Man geht mit ungeliebten Stücken hinein und kommt in neuer Pracht heraus. Die Wohler Bleichi verwandelt sich am nächsten Sonntag in einen magischen Kleiderschrank. Hier wird sich abspielen, was man sonst vor allem innerhalb der Familie kennt: ein gross angelegter Kleidertausch.

Doch statt dem Bruder oder der Schwester gibt man seine Kleider an Wildfremde weiter und schlüpft selber in deren getragene Jeans oder Röcke. «Tauschen ist viel günstiger und vor allem nachhaltiger», erklärt Tara Probst.

Die 22-Jährige organisiert den Anlass mit ihrer ehemaligen Schulkollegin Anja Maier. Das Kleidertausch-Projekt ist Teil der Walk-in-Closet-Eventreihe, die nebst in Wohlen regelmässig in anderen Schweizer Ortschaften stattfindet. Der Zweck: Die Bevölkerung auf die Folgen des masslosen Kleiderkonsums aufmerksam machen.

Idee statt Traumschuhe

Die jungen Frauen sind seit zwei Jahren Fans von Kleidertauschbörsen. Alles begann damit, dass Anja Maier ihre Paar Wunschschuhe in keinem Laden fand. Daraufhin machte sie sich auf alternativen Wegen auf die Suche nach ihren Traumschuhen: Sie durchforschte mit Tara Probst online Tauschportale, stöberte in Brockenstuben und in Walk-in-Closet-Filialen.

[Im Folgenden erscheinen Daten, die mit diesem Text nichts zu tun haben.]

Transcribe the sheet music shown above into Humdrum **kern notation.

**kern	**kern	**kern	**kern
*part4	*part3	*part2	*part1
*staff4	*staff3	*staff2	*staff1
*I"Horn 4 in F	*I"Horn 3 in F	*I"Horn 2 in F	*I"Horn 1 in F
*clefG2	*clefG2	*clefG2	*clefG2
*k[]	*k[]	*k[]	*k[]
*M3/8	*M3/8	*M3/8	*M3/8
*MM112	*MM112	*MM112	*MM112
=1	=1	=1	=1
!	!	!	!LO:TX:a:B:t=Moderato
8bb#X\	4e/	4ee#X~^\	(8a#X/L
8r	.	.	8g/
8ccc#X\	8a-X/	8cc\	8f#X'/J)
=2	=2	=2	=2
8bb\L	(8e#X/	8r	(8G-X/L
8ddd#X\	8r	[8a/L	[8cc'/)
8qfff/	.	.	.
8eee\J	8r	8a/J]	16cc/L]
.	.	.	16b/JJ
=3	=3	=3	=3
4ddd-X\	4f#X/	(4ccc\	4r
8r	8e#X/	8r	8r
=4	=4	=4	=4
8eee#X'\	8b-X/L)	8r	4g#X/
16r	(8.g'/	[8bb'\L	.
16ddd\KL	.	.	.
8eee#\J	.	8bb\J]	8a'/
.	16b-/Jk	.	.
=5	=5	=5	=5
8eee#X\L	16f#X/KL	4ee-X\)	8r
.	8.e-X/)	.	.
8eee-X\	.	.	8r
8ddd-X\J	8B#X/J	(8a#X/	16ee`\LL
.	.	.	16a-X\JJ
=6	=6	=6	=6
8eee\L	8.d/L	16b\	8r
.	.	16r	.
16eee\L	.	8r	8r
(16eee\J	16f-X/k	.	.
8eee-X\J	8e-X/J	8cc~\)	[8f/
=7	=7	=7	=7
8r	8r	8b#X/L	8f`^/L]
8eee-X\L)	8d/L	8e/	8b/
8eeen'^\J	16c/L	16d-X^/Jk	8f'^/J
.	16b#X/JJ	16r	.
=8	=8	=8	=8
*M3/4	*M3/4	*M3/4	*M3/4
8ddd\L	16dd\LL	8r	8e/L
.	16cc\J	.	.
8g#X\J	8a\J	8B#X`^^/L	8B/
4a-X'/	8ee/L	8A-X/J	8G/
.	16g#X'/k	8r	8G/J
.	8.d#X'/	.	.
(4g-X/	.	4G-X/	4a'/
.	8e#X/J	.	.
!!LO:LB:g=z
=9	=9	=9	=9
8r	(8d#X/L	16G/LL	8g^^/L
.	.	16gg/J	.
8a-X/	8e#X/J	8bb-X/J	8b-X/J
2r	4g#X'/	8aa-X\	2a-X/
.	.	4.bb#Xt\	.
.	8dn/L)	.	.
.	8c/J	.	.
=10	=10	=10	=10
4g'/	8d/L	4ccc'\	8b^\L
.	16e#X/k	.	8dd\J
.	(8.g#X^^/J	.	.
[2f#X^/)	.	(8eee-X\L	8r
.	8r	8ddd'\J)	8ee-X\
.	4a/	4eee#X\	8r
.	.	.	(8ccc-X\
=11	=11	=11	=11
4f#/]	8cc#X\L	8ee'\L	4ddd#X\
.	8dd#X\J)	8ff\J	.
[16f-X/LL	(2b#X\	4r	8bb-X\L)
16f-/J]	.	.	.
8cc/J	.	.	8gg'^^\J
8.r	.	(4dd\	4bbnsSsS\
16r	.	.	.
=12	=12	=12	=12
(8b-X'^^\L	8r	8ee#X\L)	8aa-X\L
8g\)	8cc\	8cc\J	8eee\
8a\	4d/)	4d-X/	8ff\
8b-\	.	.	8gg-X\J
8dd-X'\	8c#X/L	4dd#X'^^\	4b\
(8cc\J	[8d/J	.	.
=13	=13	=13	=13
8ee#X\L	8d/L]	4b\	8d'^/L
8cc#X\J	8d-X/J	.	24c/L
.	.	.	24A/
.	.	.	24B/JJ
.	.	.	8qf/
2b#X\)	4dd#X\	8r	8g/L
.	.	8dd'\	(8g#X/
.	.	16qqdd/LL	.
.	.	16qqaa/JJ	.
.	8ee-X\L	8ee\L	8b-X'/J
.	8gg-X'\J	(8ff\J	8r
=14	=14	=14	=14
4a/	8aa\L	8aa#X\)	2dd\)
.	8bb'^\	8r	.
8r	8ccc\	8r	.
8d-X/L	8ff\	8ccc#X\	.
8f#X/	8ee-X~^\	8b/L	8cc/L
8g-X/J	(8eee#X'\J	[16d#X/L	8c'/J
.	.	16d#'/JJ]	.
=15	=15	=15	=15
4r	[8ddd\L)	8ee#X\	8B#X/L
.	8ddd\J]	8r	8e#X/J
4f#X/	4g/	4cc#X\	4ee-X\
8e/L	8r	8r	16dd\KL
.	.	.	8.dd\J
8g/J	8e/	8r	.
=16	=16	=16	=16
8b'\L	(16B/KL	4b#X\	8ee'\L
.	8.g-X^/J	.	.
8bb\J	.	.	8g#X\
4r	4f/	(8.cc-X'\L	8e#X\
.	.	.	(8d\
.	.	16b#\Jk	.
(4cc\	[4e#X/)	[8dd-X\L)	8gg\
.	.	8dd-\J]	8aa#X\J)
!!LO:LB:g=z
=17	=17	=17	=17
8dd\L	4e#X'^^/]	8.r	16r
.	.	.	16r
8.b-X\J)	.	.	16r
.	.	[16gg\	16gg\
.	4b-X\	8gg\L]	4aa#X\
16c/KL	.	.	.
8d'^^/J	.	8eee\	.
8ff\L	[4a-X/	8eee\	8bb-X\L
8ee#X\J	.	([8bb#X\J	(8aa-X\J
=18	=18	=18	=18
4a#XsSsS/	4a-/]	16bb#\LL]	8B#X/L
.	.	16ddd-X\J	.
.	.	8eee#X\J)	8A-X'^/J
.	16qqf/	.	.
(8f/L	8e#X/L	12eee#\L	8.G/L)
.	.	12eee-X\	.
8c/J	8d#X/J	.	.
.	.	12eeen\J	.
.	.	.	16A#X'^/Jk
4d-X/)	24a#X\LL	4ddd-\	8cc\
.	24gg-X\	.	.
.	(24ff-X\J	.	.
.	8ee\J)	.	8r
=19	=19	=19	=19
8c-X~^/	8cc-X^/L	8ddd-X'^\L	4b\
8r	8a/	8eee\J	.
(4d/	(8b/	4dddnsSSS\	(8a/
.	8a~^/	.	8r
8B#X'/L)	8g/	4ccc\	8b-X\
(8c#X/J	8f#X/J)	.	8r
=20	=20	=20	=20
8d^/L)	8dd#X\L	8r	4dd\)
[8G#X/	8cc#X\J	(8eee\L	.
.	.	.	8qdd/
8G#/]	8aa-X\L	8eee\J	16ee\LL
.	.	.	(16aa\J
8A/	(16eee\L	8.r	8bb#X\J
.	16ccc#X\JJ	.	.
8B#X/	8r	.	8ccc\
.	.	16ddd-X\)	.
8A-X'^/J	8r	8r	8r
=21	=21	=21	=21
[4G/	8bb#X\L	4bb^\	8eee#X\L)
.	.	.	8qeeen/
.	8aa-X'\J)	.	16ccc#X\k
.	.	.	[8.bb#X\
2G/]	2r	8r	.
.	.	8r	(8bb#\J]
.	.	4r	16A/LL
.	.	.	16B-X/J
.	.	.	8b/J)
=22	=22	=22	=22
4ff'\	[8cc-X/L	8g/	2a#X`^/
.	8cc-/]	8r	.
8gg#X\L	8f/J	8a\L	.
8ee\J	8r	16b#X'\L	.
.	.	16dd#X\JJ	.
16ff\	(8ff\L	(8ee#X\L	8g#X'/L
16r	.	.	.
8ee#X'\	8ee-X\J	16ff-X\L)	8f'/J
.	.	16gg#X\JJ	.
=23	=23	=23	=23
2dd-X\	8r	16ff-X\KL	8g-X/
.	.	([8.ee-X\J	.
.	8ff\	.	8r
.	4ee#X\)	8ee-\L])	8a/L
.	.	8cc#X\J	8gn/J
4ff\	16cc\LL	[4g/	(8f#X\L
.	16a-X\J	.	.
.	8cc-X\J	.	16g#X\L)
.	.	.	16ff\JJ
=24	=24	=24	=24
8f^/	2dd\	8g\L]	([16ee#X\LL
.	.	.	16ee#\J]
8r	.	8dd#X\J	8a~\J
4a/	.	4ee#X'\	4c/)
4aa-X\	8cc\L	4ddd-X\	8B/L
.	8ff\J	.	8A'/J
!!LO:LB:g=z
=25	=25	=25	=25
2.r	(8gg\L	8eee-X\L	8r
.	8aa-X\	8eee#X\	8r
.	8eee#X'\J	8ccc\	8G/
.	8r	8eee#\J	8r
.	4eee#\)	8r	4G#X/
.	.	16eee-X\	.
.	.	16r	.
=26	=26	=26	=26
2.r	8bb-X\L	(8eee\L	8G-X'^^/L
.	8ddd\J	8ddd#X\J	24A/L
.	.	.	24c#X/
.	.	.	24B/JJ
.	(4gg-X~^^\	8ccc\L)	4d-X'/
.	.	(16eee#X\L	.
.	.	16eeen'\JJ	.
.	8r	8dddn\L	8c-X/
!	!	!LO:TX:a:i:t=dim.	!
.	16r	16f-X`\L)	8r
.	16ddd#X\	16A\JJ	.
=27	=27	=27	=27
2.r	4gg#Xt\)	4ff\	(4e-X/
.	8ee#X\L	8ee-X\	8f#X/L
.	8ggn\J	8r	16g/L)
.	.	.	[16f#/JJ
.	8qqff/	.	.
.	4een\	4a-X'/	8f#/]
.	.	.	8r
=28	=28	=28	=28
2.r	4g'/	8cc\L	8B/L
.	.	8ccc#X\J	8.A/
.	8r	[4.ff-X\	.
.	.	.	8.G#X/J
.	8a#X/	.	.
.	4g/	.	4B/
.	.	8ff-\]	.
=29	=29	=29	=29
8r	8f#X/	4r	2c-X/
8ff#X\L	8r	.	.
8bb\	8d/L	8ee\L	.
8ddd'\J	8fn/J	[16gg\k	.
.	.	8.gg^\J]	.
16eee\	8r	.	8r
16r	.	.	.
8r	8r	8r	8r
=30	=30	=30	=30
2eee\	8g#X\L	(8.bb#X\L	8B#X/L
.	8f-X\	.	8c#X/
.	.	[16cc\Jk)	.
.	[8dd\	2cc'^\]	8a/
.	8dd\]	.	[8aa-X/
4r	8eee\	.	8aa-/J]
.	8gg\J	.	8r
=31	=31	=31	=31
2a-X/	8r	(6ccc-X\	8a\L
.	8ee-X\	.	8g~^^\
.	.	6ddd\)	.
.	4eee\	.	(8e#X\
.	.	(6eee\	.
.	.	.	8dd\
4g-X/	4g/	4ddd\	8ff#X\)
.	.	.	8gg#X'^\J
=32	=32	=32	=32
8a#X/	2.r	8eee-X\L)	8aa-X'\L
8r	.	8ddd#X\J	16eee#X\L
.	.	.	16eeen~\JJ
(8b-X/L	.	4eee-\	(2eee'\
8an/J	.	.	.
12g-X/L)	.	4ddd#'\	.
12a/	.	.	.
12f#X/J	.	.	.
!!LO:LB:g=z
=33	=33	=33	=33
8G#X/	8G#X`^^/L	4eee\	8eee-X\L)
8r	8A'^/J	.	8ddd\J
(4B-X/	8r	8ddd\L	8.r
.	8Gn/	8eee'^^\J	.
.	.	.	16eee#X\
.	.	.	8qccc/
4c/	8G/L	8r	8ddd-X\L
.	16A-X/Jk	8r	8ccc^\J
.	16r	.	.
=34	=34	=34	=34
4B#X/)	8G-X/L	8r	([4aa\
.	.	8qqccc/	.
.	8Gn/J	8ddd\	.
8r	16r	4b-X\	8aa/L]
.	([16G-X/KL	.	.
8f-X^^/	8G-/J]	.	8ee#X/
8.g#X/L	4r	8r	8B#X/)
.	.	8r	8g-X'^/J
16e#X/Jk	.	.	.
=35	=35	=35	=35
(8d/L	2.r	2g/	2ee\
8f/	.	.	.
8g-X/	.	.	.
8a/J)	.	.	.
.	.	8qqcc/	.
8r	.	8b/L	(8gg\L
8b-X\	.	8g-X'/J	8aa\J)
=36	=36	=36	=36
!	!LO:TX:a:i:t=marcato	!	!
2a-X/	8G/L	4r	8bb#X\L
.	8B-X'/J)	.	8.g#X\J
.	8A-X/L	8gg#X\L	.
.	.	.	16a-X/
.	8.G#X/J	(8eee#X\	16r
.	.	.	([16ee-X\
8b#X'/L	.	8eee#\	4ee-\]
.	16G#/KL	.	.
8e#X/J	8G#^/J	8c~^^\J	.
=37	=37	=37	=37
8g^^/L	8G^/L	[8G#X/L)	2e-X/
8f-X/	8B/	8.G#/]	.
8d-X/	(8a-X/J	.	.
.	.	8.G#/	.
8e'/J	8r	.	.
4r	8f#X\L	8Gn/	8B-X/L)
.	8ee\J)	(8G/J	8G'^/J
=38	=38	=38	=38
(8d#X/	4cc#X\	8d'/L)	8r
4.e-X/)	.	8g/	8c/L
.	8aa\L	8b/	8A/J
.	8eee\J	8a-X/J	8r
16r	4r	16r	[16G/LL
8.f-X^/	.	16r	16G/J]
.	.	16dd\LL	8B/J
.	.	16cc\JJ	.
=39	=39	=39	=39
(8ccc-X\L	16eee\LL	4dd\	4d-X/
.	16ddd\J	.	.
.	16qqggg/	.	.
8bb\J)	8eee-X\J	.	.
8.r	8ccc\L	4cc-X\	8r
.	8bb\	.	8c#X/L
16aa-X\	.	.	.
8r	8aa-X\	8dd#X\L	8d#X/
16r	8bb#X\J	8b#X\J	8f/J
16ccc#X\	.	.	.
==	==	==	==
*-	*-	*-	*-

Gefunden haben sie nicht die Schuhe, sondern eine neue Leidenschaft: das Kleidertauschen. «Anstatt immer neue Sachen zu kaufen, kann man doch tauschen», sagt Maier. Ihre Kollegin ergänzt: «Auch hier freut man sich, wenn man neue Kleider nach Hause nehmen kann, genauso wie wenn man sie neu kaufen würde.» Zudem: «So landen viel weniger Kleider vorzeitig im Abfallsack.»

Die Idee eines offenen Kleiderschrankes begeisterte die beiden Büttikerinnen und sie beschlossen kurzerhand, im Freiamt selber einen durchzuführen. Der erste fand vor einem Jahr in Sarmenstorf statt, der zweite im Sommer in Wohlen.

Jeweils rund 70 Tauschwillige kamen. Es dürften noch mehr sein, meinen die Organisatorinnen. «200 wären schön», sagt Anja Maier. An Helfern, die die Kleider entgegennehmen, sortieren und an den Kleiderstangen aufhängen, mangelt es nicht.

«Zum Glück haben wir beide zusammen fünf Geschwister», sagt Tara Probst und lacht. Mangel haben die beiden hingegen noch an Material. So fehlt es an Kleiderständer. «Wir hoffen auf Sponsoren», sagt Probst.

Wer sich am Sonntag ins Eldorado stürzen will, muss zweierlei mitnehmen. Kleider, aus denen man herausgewachsen ist oder einem nicht mehr gefallen und: fünf Franken. So viel kostet der Eintritt in den Kleiderschrank.

«Es kann nicht sein, dass wir draufzahlen», sagt Tara Probst. Die Kleider, die auch nach den vier Stunden keinen neuen Kleiderschrank finden, werden an Hilfsorganisationen abgegeben. Denn sie wegzuschmeissen, wäre vor allem eines: unnötig.

Walk-in-Closet, Sonntag, 15. November, 13 Uhr bis 16 Uhr, Bleichi Wohlen.